We Christians see ourselves as stewards of resources that belong to God. Our job is not to own and possess but to manage what we have generously been given for God’s work. The classic Christian way is to give a percentage of our income off the top back to God. Rendering to God what is God’s. And the standard for giving has always been the tithe—giving 10% of our income to God’s work through the church and other organizations.

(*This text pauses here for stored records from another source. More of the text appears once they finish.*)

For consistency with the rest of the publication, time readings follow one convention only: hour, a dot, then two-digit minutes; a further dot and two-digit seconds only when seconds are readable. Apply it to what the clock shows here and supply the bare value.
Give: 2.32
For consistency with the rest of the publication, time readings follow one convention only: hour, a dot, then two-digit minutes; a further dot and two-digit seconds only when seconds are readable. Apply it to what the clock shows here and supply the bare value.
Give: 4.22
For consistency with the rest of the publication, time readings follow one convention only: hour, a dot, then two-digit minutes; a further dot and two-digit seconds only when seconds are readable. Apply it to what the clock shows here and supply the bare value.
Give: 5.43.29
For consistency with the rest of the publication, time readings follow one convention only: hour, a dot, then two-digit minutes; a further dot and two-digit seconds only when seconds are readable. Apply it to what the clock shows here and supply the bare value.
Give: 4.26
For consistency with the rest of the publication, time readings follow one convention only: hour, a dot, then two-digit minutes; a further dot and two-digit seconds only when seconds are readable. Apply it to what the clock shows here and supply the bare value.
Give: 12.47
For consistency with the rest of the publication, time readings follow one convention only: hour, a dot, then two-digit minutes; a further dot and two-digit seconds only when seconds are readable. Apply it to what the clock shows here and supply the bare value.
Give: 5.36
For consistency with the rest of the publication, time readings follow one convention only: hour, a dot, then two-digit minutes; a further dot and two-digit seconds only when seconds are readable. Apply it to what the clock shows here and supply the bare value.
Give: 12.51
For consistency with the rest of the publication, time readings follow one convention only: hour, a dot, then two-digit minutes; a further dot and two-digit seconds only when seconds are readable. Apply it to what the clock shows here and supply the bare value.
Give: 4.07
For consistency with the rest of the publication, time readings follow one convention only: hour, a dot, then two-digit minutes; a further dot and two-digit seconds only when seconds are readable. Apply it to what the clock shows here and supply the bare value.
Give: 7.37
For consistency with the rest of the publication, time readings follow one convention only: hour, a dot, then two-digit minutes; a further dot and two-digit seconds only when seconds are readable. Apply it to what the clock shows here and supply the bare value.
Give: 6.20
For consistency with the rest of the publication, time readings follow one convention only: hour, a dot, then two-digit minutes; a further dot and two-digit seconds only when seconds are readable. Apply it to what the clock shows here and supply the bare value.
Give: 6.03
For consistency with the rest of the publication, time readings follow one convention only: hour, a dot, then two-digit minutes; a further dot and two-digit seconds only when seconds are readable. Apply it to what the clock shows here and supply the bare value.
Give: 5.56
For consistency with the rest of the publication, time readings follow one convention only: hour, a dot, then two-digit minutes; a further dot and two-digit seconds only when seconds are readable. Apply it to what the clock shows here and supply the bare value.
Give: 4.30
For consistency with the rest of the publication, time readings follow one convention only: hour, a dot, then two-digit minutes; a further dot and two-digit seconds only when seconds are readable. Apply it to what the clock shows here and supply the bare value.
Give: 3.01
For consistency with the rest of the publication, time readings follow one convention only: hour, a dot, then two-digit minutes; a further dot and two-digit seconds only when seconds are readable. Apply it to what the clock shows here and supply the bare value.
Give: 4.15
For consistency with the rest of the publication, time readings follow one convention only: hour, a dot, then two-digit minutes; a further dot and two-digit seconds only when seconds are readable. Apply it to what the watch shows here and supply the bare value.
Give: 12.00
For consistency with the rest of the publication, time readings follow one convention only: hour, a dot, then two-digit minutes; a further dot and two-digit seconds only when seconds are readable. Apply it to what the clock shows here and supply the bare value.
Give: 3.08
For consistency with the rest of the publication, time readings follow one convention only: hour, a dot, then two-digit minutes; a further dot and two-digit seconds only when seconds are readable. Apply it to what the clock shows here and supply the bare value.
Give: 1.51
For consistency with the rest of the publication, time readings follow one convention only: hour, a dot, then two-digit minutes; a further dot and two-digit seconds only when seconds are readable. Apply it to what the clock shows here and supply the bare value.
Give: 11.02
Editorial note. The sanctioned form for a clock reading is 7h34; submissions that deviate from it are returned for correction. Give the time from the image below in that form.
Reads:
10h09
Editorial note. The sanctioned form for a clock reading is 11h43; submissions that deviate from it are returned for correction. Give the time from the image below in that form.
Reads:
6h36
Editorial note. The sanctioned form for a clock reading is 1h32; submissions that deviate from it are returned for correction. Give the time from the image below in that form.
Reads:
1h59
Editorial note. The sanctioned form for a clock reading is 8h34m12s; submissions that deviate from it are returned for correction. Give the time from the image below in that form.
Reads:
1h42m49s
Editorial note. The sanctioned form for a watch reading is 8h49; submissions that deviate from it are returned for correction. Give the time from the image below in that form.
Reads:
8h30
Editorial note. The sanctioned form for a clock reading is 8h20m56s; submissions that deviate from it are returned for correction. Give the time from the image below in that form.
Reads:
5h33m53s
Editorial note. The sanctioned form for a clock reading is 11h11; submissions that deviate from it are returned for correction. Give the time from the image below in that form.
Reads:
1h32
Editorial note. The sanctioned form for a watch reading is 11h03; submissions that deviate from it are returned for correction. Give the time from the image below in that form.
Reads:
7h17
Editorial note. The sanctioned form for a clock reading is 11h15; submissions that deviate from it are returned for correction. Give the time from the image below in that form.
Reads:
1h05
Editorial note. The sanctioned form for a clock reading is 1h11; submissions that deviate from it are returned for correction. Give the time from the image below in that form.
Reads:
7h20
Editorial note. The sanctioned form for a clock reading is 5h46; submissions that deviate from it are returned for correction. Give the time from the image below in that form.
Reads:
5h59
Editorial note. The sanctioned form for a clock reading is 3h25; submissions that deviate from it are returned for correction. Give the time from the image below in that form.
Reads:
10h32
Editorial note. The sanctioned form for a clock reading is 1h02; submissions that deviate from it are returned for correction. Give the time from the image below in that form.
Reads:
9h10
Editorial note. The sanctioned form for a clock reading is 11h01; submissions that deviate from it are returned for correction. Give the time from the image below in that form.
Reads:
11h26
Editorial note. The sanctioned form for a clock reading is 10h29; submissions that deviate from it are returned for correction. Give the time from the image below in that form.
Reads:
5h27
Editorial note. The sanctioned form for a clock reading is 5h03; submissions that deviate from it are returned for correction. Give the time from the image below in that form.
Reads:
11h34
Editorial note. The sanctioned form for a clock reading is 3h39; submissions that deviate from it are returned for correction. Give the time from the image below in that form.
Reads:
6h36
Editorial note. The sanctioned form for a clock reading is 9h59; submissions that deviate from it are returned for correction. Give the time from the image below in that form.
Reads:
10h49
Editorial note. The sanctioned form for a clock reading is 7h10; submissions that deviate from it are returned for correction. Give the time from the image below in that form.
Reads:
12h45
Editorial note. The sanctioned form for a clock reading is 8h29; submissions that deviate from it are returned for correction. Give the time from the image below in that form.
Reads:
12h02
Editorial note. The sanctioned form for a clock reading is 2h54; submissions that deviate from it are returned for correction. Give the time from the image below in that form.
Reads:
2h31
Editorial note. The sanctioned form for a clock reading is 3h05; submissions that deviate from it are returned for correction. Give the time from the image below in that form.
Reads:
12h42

I read recently that in a recession, as many as one-third of the non-profits will have to close their doors because endowments have shrunk and revenues have gone sharply down. And yet my guess is there will continue to be immense resources available across the country, if we are willing to be people of abundance.
I remember coming across a statistic a few years ago that if everyone in the Episcopal Church were living on welfare, and they were to give to the Church a tithe of 10%, the financial well being of the Church would shoot up sharply. There is more abundance in our lives than we can imagine if we pull together—giving out of abundance.
Here at this Cathedral, and I would guess in the home congregations of our visitors, we too are facing the challenges of a difficult financial time, and in this fall season of Stewardship and asking people to give, we will be asking people to stretch and be more generous if they can.
After all, if this Cathedral, and your own home congregations, do not serve as a place of healing in stressful times, a place where people can come to encounter God, and a place where they can bring their hopes and struggles and wounds, where will people go?
If we do not offer God’s love and wisdom to the harried people of this city and nation, where will they turn?
If we do not offer a moral vision of self-sacrifice and generosity today and to a new generation of young people, who will?
If we in this Cathedral or you in your home church do not bring people from across this and every city together to proclaim that an alienated, frightened society is a denial of a loving God, who will?
If we do not go the halls of government and to the shelters of our city to be Christ’s arms and hands, who will?
But if we can live like those airplane passengers, and those listeners on the hillside, we will know God’s abundance even in a time of scarcity, and can make an immense difference.
And I have to say, with the election approaching, I am praying that we will elect leaders who can bring the abundance out in us as a nation even in time of scarcity. That means leaders who will reach across the divides of economics and partisanship and class and geography and call us to sacrifice, to undertake the disciplines we need to strengthen our economy, care for our climate, to make sure everyone has health care, that every child can get a decent education. I hope our new president will call for a generation of volunteerism and service unseen since the Depression years. There is an abundance of gifts and goodwill waiting to be called out of us for the sake of healing our nation and our world.
Jesus took the smallest of resources and created an abundance. He gave to God the things that were God’s and there was more than enough. And he promises to do that for us, our families, and our nation and world in the months ahead if we will trust him and offer what we have and who we are.
There does exist in our nation and world enough—food, shelter, income, clean air, medical treatment—for everyone, in our communities, in our world to live. The only question is, will we learn to live together the abundant life Jesus calls us to.
What a gift we’re being given now—in this hard time—to learn what real abundance is all about.